Problem to solve: Using the case report on Graves' disease and autoimmune hepatitis, decide whether each statement below agrees with the text. Answer yes or no, and quote the deciding words from the text. (a) Graves' disease is described as an autoimmune disorder with autoantibodies against the TSH receptor. (b) Hyperthyroidism from Graves' disease raises hepatic blood flow along with hepatocyte oxygen demand. (c) The first patient's liver enzymes returned to normal.

*** Opening of Selected excerpt ***

Graves’ disease may lead to hepatic dysfunction. This is due to the direct effect of increased circulation of thyroid hormones. Graves’ disease is associated with other autoimmune diseases, including autoimmune hepatitis.
We report four cases of a rare occurrence of both Graves’ disease and autoimmune hepatitis. Two female patients underwent radioactive iodine ablation for Graves’ disease. Both patients were diagnosed with autoimmune hepatitis with liver biopsy after liver enzymes worsened despite stable thyroid function. Both patients received steroid immunosuppression therapy for autoimmune hepatitis. The first patient improved with return of thyroid function and liver enzymes to normal whereas the second patient’s liver disease progressed despite treatment and she eventually required liver transplant. A female patient with concomitantly diagnosed Graves’ disease and autoimmune hepatitis was initially treated with steroids and anti-thyroid medication. She then underwent radioactive iodine ablation but ultimately required liver transplant. Another female patient received treatment with immunosuppression and anti-thyroid therapy. She eventually underwent radioactive iodine ablation with normalization of thyroid function and liver profile.
This case series illustrates the diagnostic challenge to determine the cause of elevated liver enzymes in patients presenting with both Graves' disease and autoimmune hepatitis. A brief review of the literature on its clinical presentation and diagnosis is discussed.
Graves’ disease is an autoimmune disorder characterized by the presence of autoantibodies against thyroid-stimulating hormone (TSH) receptor . Hyperthyroidism from Graves’ disease causes increased hepatocyte oxygen demand without increase in hepatic blood flow which can result in elevated liver enzymes [2,3]. Autoimmune hepatitis also presents with elevated liver enzymes, as well as gammaglobulinemia and unique histological features. These histological features include interface hepatitis and plasma cell infiltration . For patients presenting with both Graves’ disease and hepatitis, the diagnostic challenge is to determine the cause of elevated liver enzymes. We report four patients diagnosed with both autoimmune hepatitis and Graves’ disease.
The laboratory values of the four patients presented are shown in Table 1.

*** Close of Selected excerpt ***
*** Opening of Study material ***

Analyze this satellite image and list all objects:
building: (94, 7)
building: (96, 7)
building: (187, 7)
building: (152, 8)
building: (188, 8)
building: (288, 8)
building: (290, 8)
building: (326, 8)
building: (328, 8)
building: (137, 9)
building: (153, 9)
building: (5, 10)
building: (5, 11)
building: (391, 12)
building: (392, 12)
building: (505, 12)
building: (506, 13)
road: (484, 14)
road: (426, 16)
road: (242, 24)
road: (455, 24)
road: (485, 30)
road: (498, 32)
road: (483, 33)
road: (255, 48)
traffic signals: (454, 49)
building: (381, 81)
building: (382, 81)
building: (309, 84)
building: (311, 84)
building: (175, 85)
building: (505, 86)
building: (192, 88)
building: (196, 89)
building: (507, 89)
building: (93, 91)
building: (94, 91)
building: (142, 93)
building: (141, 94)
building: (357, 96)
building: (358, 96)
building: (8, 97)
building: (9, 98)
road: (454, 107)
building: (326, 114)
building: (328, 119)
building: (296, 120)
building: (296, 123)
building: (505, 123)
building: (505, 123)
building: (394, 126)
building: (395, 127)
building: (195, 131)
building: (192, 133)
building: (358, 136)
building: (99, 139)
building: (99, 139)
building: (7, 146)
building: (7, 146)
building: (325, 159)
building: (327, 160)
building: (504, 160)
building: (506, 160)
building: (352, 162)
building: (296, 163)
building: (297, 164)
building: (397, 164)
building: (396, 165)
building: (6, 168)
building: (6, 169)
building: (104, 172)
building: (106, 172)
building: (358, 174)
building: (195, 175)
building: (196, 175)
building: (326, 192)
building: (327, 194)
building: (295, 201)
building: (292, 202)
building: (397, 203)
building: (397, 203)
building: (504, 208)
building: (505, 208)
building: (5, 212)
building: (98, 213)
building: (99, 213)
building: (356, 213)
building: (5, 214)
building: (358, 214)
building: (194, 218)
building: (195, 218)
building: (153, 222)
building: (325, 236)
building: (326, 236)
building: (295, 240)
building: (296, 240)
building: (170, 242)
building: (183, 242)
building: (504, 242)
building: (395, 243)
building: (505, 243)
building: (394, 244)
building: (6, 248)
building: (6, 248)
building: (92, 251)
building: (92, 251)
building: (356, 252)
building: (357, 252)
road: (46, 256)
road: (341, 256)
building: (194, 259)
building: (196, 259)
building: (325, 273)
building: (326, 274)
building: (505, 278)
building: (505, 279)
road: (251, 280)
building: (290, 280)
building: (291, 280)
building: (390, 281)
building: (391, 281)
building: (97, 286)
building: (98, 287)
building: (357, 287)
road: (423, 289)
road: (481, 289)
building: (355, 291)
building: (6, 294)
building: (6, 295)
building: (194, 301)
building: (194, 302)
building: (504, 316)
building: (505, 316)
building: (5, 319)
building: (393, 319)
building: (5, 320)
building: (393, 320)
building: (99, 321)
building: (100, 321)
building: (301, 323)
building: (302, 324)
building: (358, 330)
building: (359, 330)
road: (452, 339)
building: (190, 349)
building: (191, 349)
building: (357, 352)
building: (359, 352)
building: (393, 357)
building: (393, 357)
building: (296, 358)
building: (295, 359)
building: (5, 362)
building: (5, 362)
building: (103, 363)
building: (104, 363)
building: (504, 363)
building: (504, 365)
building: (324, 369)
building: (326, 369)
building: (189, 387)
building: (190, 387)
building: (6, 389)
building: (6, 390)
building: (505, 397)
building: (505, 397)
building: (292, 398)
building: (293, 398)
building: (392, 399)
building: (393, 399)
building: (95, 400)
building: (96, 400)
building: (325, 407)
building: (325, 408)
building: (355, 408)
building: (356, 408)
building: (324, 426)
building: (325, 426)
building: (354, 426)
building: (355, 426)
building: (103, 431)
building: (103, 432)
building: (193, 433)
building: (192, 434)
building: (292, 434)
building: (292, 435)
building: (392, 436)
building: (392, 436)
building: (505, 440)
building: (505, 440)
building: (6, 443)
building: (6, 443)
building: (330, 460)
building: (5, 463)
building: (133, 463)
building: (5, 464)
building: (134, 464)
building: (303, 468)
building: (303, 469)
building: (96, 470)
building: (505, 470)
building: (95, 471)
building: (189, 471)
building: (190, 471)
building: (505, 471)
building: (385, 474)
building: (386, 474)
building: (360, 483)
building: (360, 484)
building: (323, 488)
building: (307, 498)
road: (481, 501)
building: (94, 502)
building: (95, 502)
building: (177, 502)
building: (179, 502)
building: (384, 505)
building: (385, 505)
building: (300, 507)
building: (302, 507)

*** Close of Study material ***
*** Opening of Study material ***

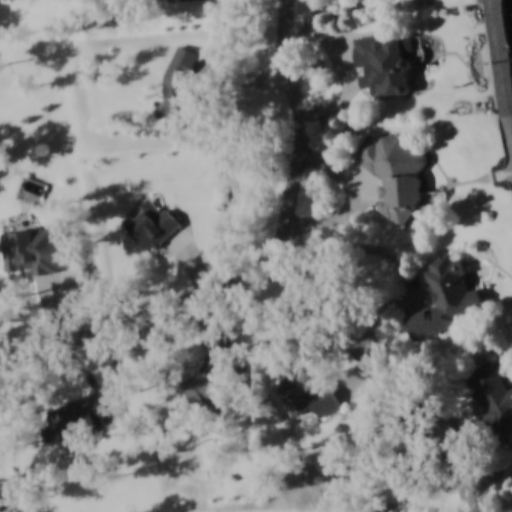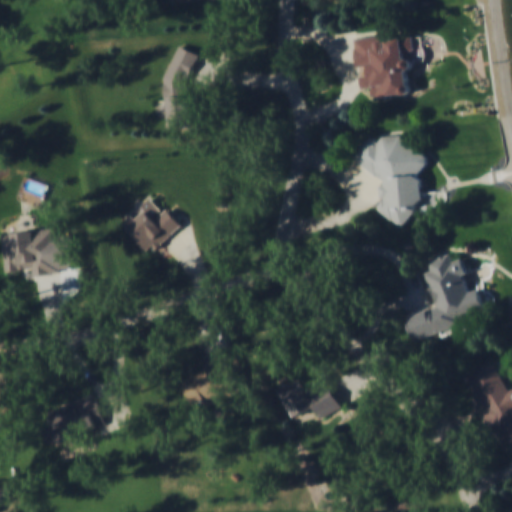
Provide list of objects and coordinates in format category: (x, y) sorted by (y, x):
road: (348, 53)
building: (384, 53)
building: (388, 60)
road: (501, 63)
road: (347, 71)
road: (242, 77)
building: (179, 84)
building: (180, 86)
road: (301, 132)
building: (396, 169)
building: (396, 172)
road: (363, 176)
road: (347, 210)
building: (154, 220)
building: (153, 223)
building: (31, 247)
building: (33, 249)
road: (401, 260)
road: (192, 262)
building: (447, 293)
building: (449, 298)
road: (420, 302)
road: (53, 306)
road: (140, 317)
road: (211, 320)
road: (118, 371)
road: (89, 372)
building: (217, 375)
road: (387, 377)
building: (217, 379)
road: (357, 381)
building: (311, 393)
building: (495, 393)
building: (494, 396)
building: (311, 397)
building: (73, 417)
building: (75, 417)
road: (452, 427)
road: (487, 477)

*** Close of Study material ***

Result of this task:
(a) Yes: "Graves’ disease is an autoimmune disorder characterized by the presence of autoantibodies against thyroid-stimulating hormone (TSH) receptor"
(b) No: "increased hepatocyte oxygen demand without increase in hepatic blood flow"
(c) Yes: "The first patient improved with return of thyroid function and liver enzymes to normal"